Stumbling toward ecstasy

Yesterday, the British Columbia Lottery Corp. announced it had reached a $603,362 severance agreement with its former president and chief executive officer Vic Poleschuk - who was fired three days after ombudsman Kim Carter revealed a significant "lack of scrutiny for the 99 per cent of the winning (lottery) tickets and 80 per cent of the prize money paid out for wins under $10,000." But Mr. Poleschuk isn't the first senior civil servant to hit the jackpot following a scandal. In the wake of the Doug Walls affair, children and family development deputy minister Chris Haynes was sacked and received $289,000 in severance and $233,000 in accumulated vacation pay. This, after an investigation by Public Eye revealed Mr. Walls had been put in charge of Community Living British Columbia even though senior staff were aware serious allegations of fraud had been made against the former Prince George car dealer. The investigation also revealed government wrote off a $484,939 bill owed by a consulting group run by Mr. Walls, Premier Gordon Campbell's cousin-in-law.

2 Comments

Geez, it is getting to the point where you don't even need to negotiate a salary with the Government any more. All you need to do is work a few months and hope that they fire you so that you can make all of your money on the "package".

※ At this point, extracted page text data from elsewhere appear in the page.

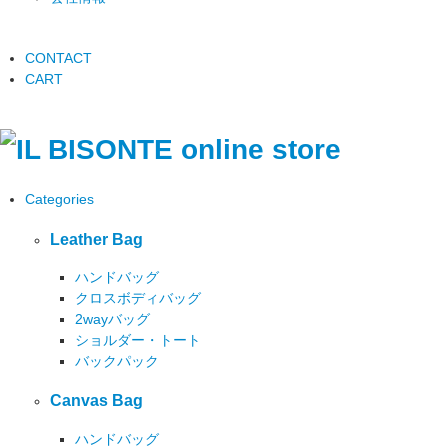
CONTACT
CART
Categories
Leather Bag
ハンドバッグ
クロスボディバッグ
2wayバッグ
ショルダー・トート
バックパック
Canvas Bag
ハンドバッグ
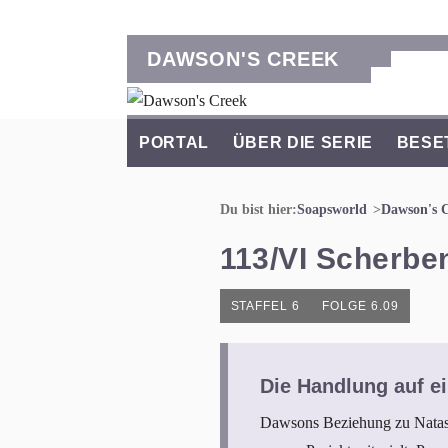
DAWSON'S CREEK
PORTAL
ÜBER DIE SERIE
BESE
Du bist hier:
Soapsworld
Dawson's 
113/VI Scherbe
STAFFEL 6
FOLGE 6.09
Die Handlung auf ei
Dawsons Beziehung zu Natasha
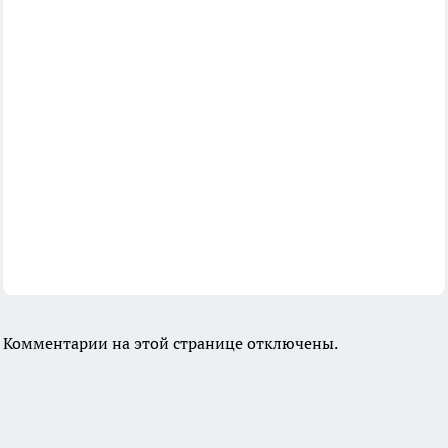
Комментарии на этой странице отключены.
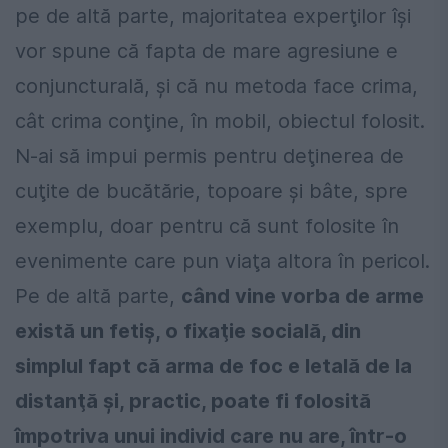
pe de altă parte, majoritatea experţilor îşi
vor spune că fapta de mare agresiune e
conjuncturală, şi că nu metoda face crima,
cât crima conţine, în mobil, obiectul folosit.
N-ai să impui permis pentru deţinerea de
cuţite de bucătărie, topoare şi bâte, spre
exemplu, doar pentru că sunt folosite în
evenimente care pun viaţa altora în pericol.
Pe de altă parte,
când vine vorba de arme
există un fetiş, o fixaţie socială, din
simplul fapt că arma de foc e letală de la
distanţă şi, practic, poate fi folosită
împotriva unui individ care nu are, într-o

I guess what it really comes down to is the fact that NO minister of the Campbell government has to be accountable for any of the screwups that they pull. When the Deloitte and Touche audit comes down for BCLC, just watch John Les start doing the Capital Two Step to hold on to his portfolio. Unfortunately the bar was greatly lowered when it came to ministerial accountability, the day that Gordo didn't step down as premier, and the people of this province re elected a man who in his term as premier was convicted of a criminal offense. That message I believe has resounded loud and clear with the Fiberals. In BC politics, you can do just about anything and there's no price to pay for it. Van Dongen tips off a fish farm of an impending inspection, wasn't forced to resign. Campbell gets busted in the Maui Owie, given a free pass.

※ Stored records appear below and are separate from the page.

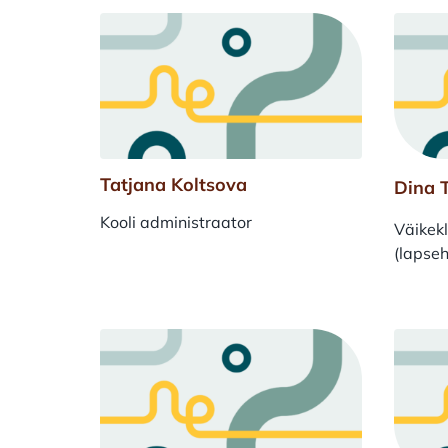
Tatjana Koltsova
Dina 
Kooli administraator
Väikekl
(lapse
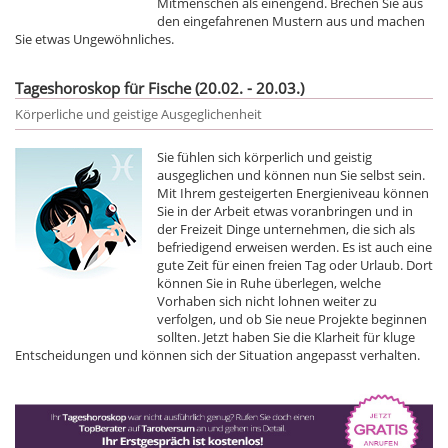
Mitmenschen als einengend. Brechen Sie aus
den eingefahrenen Mustern aus und machen
Sie etwas Ungewöhnliches.
Tageshoroskop für Fische (20.02. - 20.03.)
Körperliche und geistige Ausgeglichenheit
Sie fühlen sich körperlich und geistig
ausgeglichen und können nun Sie selbst sein.
Mit Ihrem gesteigerten Energieniveau können
Sie in der Arbeit etwas voranbringen und in
der Freizeit Dinge unternehmen, die sich als
befriedigend erweisen werden. Es ist auch eine
gute Zeit für einen freien Tag oder Urlaub. Dort
können Sie in Ruhe überlegen, welche
Vorhaben sich nicht lohnen weiter zu
verfolgen, und ob Sie neue Projekte beginnen
sollten. Jetzt haben Sie die Klarheit für kluge
Entscheidungen und können sich der Situation angepasst verhalten.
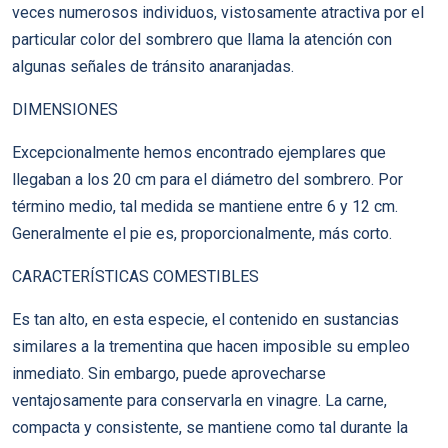
veces numerosos individuos, vistosamente atractiva por el
particular color del sombrero que llama la atención con
algunas señales de tránsito anaranjadas.
DIMENSIONES
Excepcionalmente hemos encontrado ejemplares que
llegaban a los 20 cm para el diámetro del sombrero. Por
término medio, tal medida se mantiene entre 6 y 12 cm.
Generalmente el pie es, proporcionalmente, más corto.
CARACTERÍSTICAS COMESTIBLES
Es tan alto, en esta especie, el contenido en sustancias
similares a la trementina que hacen imposible su empleo
inmediato. Sin embargo, puede aprovecharse
ventajosamente para conservarla en vinagre. La carne,
compacta y consistente, se mantiene como tal durante la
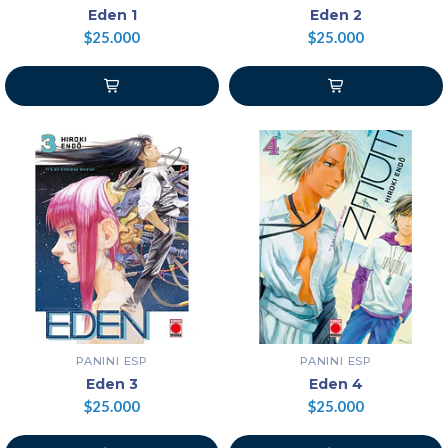
Eden 1
Eden 2
$25.000
$25.000
PANINI ESP
PANINI ESP
Eden 3
Eden 4
$25.000
$25.000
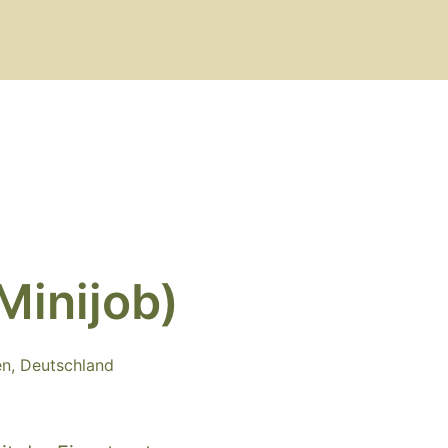
Minijob)
en
,
Deutschland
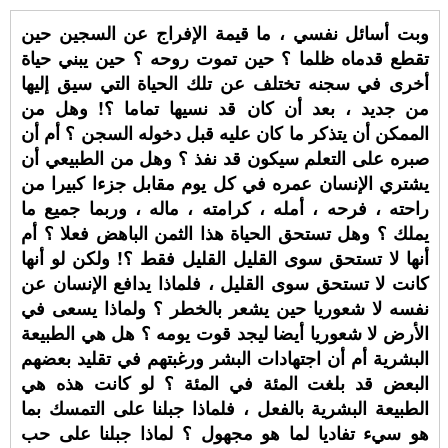
وبت أسائل نفسي ، ما قيمة الإفراج عن السجين حين
تقطع قدماه ظلما ؟ حين تموت روحه ؟ حين يبني حياة
أخرى في سجنه تختلف عن تلك الحياة التي سيق إليها
من جديد ، بعد أن كان قد نسيها تماما ؟! وهل من
الممكن أن يتذكر ما كان عليه قبل دخوله السجن ؟ أم أن
صبره على التعلم سيكون قد نفذ ؟ وهل من الطبيعي أن
يشتري الإنسان عمره في كل يوم مقابل جزءا كبيرا من
راحته ، فرحه ، أمله ، كرامته ، ماله ، وربما جميع ما
يملك ؟ وهل تستحق الحياة هذا الثمن الباهض فعلا ؟ أم
أنها لا تستحق سوى القليل القليل فقط ؟! ولكن لو أنها
كانت لا تستحق سوى القليل ، فلماذا يدافع الإنسان عن
نفسه لا شعوريا حين يشعر بالخطر ؟ ولماذا يسعى في
الأرض لا شعوريا أيضا ليجد قوت يومه ؟ هل هي الطبيعة
البشرية أم أن اجتهادات البشر ورغبتهم في تقليد بعضهم
البعض قد بلغت المئة في المئة ؟ لو كانت هذه هي
الطبيعة البشرية بالفعل ، فلماذا جبلنا على التمسك بما
هو سيء تفاديا لما هو مجهول ؟ لماذا جبلنا على حب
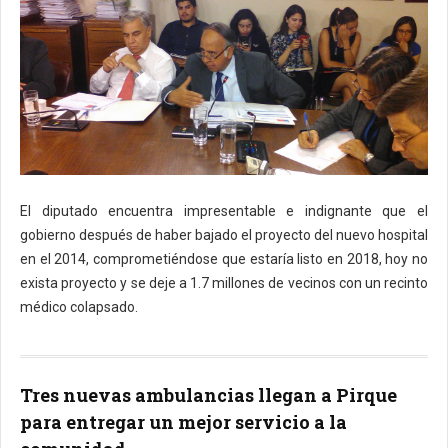
El diputado encuentra impresentable e indignante que el
gobierno después de haber bajado el proyecto del nuevo hospital
en el 2014, comprometiéndose que estaría listo en 2018, hoy no
exista proyecto y se deje a 1.7 millones de vecinos con un recinto
médico colapsado.
Tres nuevas ambulancias llegan a Pirque
para entregar un mejor servicio a la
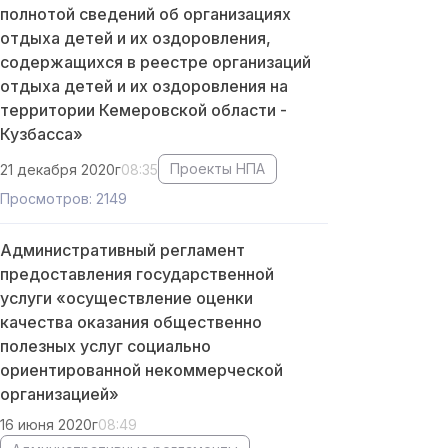
полнотой сведений об организациях
отдыха детей и их оздоровления,
содержащихся в реестре организаций
отдыха детей и их оздоровления на
территории Кемеровской области -
Кузбасса»
Проекты НПА
21 декабря 2020г
08:35
Просмотров: 2149
Административный регламент
предоставления государственной
услуги «осуществление оценки
качества оказания общественно
полезных услуг социально
ориентированной некоммерческой
организацией»
16 июня 2020г
08:49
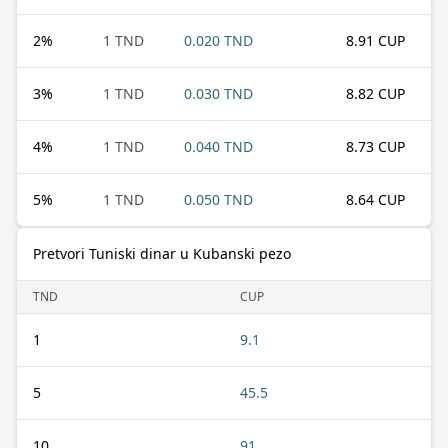
2
%
1 TND
0.020 TND
8.91 CUP
3
%
1 TND
0.030 TND
8.82 CUP
4
%
1 TND
0.040 TND
8.73 CUP
5
%
1 TND
0.050 TND
8.64 CUP
Pretvori Tuniski dinar u Kubanski pezo
TND
CUP
1
9.1
5
45.5
10
91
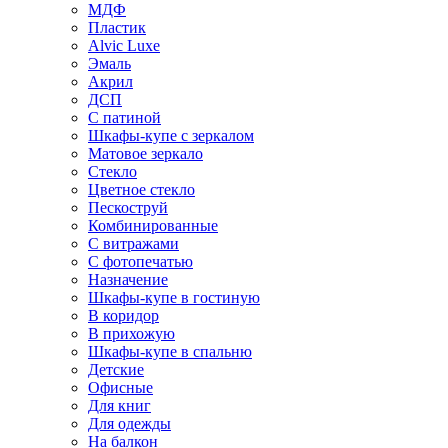
МДФ
Пластик
Alvic Luxe
Эмаль
Акрил
ДСП
С патиной
Шкафы-купе с зеркалом
Матовое зеркало
Стекло
Цветное стекло
Пескоструй
Комбинированные
С витражами
С фотопечатью
Назначение
Шкафы-купе в гостиную
В коридор
В прихожую
Шкафы-купе в спальню
Детские
Офисные
Для книг
Для одежды
На балкон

Stan Hagen lets the convention centre costs sour above and beyond what the fast ferries cost the province, and no consequences for doing so. Of course, this is where the fiberal supporters go back to the "bad old 90s" argument. But the funnniest thing I've heard in the last while concerning the fiberals, comes from of all things, and advertisment for Christy Clark's soon to debut show on CKNW.

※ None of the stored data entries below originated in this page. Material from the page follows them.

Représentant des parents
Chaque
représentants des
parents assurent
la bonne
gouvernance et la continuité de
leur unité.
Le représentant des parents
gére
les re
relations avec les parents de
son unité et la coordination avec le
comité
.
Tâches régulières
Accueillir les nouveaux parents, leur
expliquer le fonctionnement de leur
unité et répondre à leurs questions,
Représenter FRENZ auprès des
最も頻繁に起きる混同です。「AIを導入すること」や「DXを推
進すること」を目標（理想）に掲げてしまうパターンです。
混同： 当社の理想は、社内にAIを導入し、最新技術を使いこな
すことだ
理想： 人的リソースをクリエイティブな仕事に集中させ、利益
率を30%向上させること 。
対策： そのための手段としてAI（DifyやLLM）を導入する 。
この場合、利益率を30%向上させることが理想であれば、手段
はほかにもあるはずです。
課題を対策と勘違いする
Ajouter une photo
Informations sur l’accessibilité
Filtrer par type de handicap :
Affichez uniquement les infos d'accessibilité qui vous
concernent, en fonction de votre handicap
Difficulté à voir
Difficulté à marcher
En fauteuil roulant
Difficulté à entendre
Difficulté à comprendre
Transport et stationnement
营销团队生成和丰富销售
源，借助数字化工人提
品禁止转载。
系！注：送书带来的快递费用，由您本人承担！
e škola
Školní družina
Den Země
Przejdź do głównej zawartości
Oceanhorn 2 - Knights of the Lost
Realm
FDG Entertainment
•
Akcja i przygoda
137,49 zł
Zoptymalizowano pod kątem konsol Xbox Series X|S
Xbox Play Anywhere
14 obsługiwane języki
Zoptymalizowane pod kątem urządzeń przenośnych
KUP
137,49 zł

In it, she states, that in opposition, when the NDP wound up with a budget surplus, the opposition members would say, "you guys couldn't manage a popsicle stand." And yet, after recording the largest DEFICITS in BC history, we are supposed to believe that Carole Taylor and Gordon Campbell are the financial wunderkind of British Columbia, because we are now in surplus territory. Tell that to the people who are waiting in line for surgeries and health care.